From a high-level perspective, this is the discrete version of the Taylor series, and indeed for such a function we easily see that $f(n) = \sum_{k=0}^\infty D^k(f)(0) \binom{n}{k}$ for any $n \in \zz$, because $\binom{0}{0} = 1$ while $\binom{0}{k} = 0$ for any $k \in \nn^+$.
This works for any polynomial function $f$ on $\zz$, since $D^k(f)$ is the zero function once $k$ is larger than the degree of $f$, so we can use it to immediately find the series for $(\text{int n} \mapsto n^3)$, and then just take the anti-difference by shifting the coefficients of the series the other way. The undetermined constant that appears will drop out once we perform a definite sum like if we want the sum of the first $m$ cubes.
Notes
This is far more efficient that my other method in a certain sense because the series using binomial coefficients is easy to manipulate and easy to compute. Strangely, it seems that people do not appreciate methods that are better...
Also, for a wide class of non-polynomial functions, we can still compute the indefinite sum without using the series, by using the discrete analogue to integration by parts, here called summation by parts.
To derive it, simply check that $D(f \times g)(n) = f(n+1) g(n+1) - f(n) g(n) = f(n+1) D(g)(n) - D(f)(n) g(n)$ and so we get the product rule:
$D(f \times g) = R(f) \times D(g) + D(f) \times g$
where $R$ is the right-shift operator defined as:
$R = ( \text{function $f$ on $\zz$} \mapsto ( \text{int $n$} \mapsto f(n+1) ) )$
Namely for any function $f$ on $\zz$ and $n \in Z$, $R(f)(n) = f(n+1)$.
For convenience we also define the summation operator:
$S = ( \text{function $f$ on $\zz$} \mapsto ( \text{int $n$} \mapsto \sum_{k=0}^{n-1} f(k) ) )$
Then we have the important property that $DS(f) = f$ for any function $f$ on $\zz$, analogous to the fundamental theorem of calculus.

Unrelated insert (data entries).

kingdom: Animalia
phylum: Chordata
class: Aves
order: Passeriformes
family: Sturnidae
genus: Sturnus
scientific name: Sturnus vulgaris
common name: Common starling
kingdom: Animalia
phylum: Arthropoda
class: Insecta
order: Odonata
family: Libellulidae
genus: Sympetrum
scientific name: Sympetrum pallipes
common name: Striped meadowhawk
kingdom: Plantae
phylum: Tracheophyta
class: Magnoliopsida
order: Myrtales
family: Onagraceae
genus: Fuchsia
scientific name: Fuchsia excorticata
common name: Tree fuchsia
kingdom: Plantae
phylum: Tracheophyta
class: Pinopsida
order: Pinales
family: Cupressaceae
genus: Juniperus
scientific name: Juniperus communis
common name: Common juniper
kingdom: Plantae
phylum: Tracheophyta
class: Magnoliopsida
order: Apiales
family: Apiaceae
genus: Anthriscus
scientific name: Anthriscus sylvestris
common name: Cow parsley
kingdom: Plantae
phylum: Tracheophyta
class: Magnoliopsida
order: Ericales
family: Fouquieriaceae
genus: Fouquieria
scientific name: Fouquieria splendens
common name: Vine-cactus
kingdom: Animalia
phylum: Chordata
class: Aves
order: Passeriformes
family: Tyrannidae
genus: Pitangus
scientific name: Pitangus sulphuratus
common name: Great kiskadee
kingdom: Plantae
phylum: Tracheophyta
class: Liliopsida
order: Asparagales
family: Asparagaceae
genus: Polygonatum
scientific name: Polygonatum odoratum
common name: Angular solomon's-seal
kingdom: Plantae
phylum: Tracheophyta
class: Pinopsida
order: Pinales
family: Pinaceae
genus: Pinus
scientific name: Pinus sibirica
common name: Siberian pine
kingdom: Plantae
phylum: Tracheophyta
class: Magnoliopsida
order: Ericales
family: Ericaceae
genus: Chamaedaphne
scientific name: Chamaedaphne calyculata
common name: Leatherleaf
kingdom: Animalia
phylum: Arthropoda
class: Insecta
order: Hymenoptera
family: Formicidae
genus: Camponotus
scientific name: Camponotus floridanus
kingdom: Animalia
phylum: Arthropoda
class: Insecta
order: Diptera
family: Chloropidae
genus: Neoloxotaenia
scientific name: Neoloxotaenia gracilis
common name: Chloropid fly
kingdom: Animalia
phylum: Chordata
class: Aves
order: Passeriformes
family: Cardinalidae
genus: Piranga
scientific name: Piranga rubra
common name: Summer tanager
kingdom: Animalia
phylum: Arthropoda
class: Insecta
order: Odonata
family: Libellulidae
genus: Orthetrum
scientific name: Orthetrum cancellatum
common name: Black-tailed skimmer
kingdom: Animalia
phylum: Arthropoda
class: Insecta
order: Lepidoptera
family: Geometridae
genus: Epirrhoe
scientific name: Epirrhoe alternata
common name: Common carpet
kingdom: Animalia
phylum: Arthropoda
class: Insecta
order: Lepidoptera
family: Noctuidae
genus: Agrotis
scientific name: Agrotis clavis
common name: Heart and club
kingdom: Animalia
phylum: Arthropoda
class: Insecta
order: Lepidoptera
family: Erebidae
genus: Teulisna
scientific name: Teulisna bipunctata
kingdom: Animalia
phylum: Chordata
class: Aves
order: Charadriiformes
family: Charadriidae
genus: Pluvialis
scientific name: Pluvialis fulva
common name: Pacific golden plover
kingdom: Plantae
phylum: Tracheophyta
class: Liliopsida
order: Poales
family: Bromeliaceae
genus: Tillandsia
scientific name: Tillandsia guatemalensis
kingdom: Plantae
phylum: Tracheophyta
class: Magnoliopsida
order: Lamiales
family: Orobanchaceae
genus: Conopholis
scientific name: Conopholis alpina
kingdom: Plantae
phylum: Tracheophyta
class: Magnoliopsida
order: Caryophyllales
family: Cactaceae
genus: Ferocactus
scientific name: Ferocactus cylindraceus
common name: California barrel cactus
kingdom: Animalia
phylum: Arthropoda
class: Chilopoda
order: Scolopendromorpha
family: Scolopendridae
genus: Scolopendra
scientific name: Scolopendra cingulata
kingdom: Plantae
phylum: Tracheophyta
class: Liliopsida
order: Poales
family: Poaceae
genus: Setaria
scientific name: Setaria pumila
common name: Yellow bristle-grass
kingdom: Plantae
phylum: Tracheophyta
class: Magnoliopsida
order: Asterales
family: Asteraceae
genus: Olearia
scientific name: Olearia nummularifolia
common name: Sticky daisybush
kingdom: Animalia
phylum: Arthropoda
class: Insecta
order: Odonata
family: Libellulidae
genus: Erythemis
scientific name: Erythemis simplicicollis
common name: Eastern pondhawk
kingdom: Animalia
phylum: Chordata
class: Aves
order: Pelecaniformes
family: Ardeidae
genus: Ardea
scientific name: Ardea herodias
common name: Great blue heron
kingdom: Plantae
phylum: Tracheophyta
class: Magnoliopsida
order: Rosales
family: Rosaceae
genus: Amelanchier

Now by substituting $f$ with $S(f)$ into the product rule and taking summation on both sides we get summation by parts:
$S( f \times g ) = S(f) \times g - S( R(S(f)) \times D(g) ) + c$ for some constant function $c$ on $\zz$.
Using this we can easily compute things like $\sum_{k=1}^n 3^k k^3$ by applying it three times, each time reducing the degree of the polynomial part.